Kathryn Libal

Professor, Social Work and Human Rights


Kathryn Libal is professor of social work and human rights at the University of Connecticut (UConn) and former director of the Gladstein Family Human Rights Institute. Libal has published on women and children’s rights movements in Turkey and on the advocacy of international non-governmental organizations on behalf of Iraqi refugees. For nearly the past two decades she has collaboratively conducted research on voluntarism and refugee resettlement in the United States, Canada, and the Middle East. Currently, she and colleagues S. Megan Berthold and Scott Harding, as well as a team of graduate assistants, examine how voluntarism in an era of xenophobia and backlash creates new forms of civic connection and political participation.

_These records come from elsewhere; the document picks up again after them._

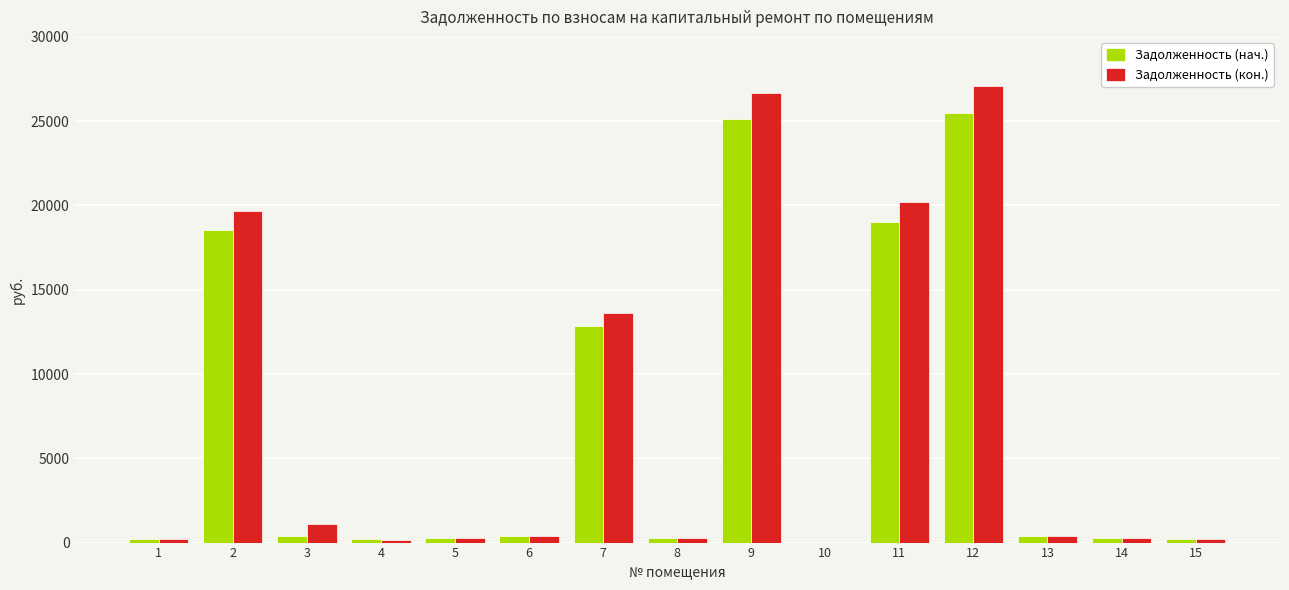

Which series changed the most between 12 and 15?

Задолженность (кон.)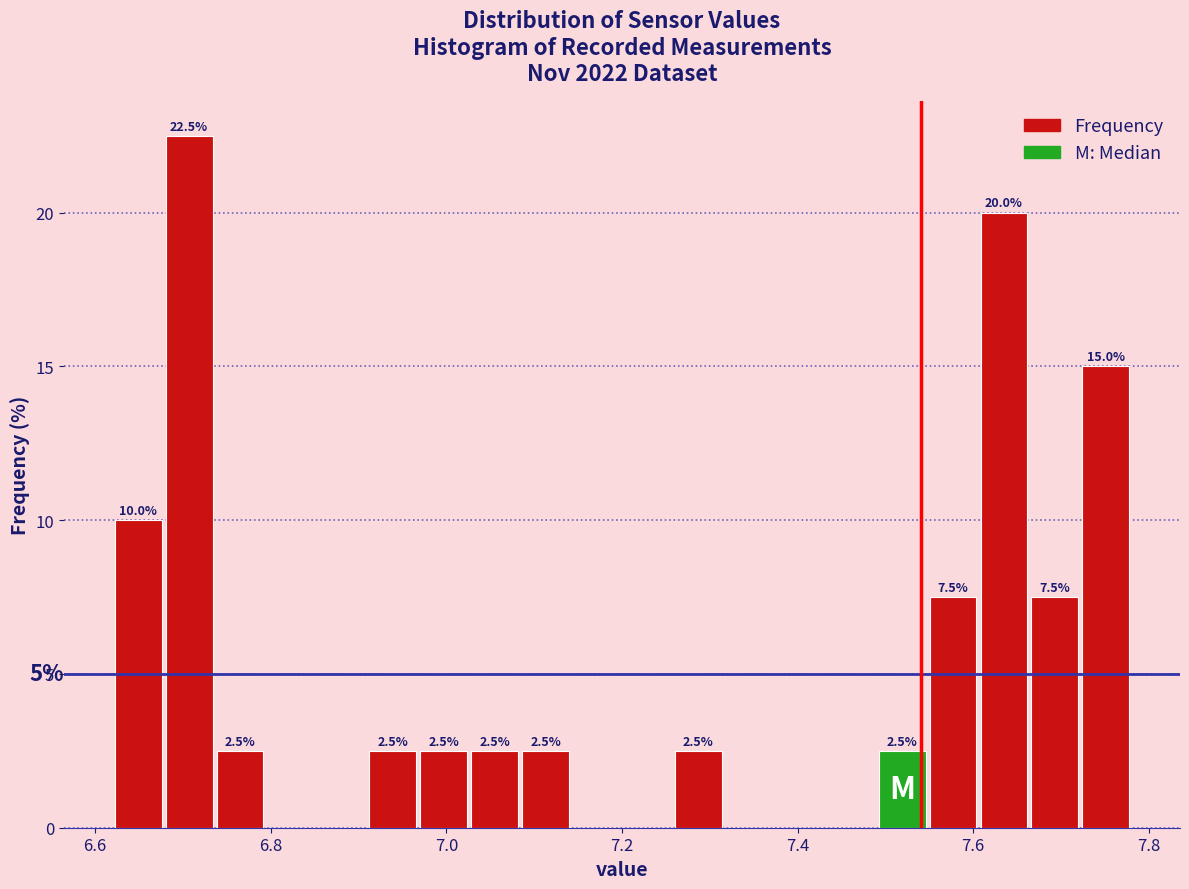

Read against the x-axis, roughly where is the centre of the tallest bar?

6.70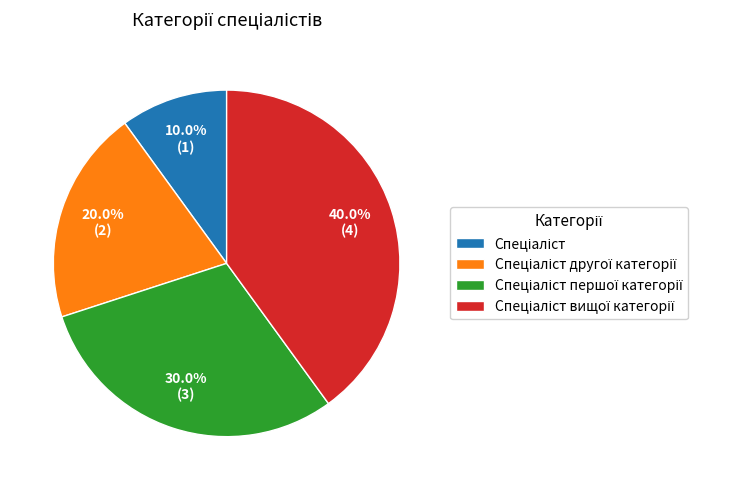

How many segments does this pie chart have?

4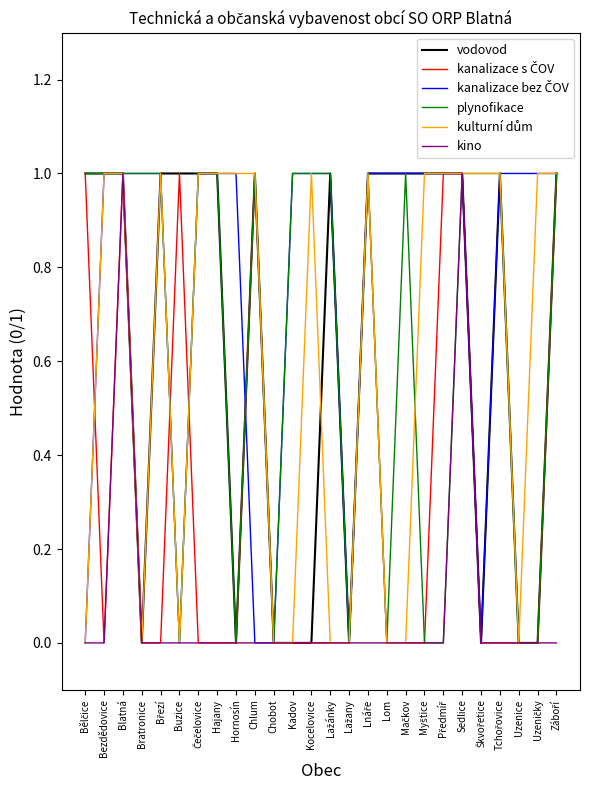

What is the total value across all series at Blatná?

6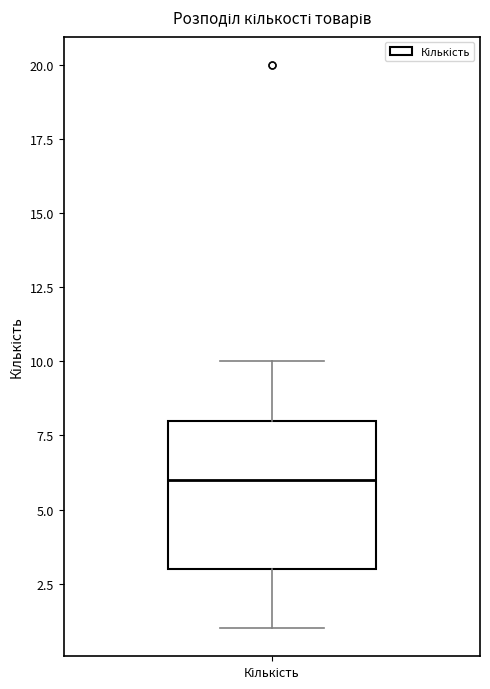

Read this box plot against the y-axis: the position of the median line, the range covered by the box, and the ends of both whiskers. The values are not printed on the chart, so give them approximately, as read against the axis.

median 6, box 3 to 8, whiskers 1 to 10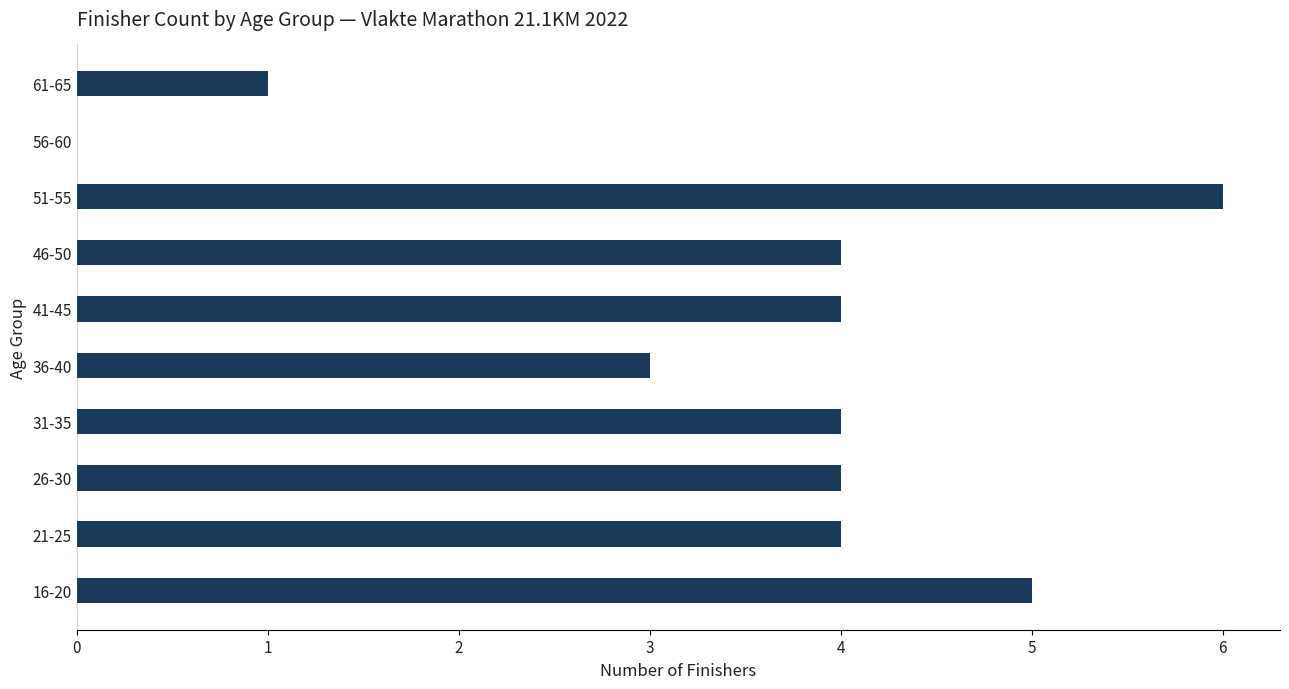

Reading bottom to top, transcribe all the data shown in this chart.

16-20=5	21-25=4	26-30=4	31-35=4	36-40=3	41-45=4	46-50=4	51-55=6	56-60=0	61-65=1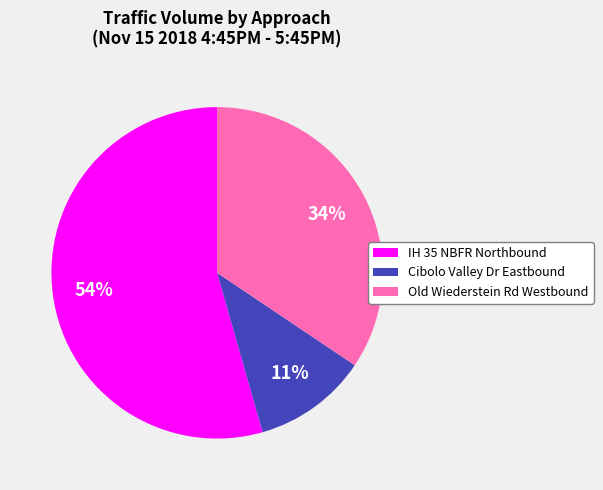

Between Cibolo Valley Dr Eastbound and IH 35 NBFR Northbound, which is larger?

IH 35 NBFR Northbound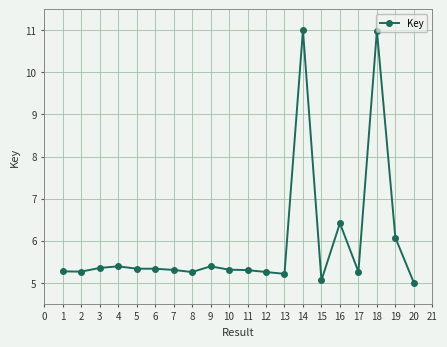

True or false: the data has more than 0 interior local peaks.

True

Libal has co-edited several contributory volumes, including the most recent book, Beyond Borders: The Human Rights of Noncitizens at Home and Abroad (Cambridge, 2021), and her scholarship appears in the Journal of Human Rights, Journal of Refugee Studies, and Journal of Human Rights and Social Work, among other outlets. Libal is UConn’s liaison with the Scholars at Risk Program and Welcome Corps on Campus Program and is lead organizer of a national scholar-practitioner body called the Refugee Resettlement Research Working Group. Most recently she founded and is co-chair of the Welcome Quilt Collective which provides training to those who want to learn to sew and share quilts with new Americans and their families.  Libal received a BA in comparative religion from the Lewis and Clark College and an MA and Ph.D. in anthropology from the University of Washington.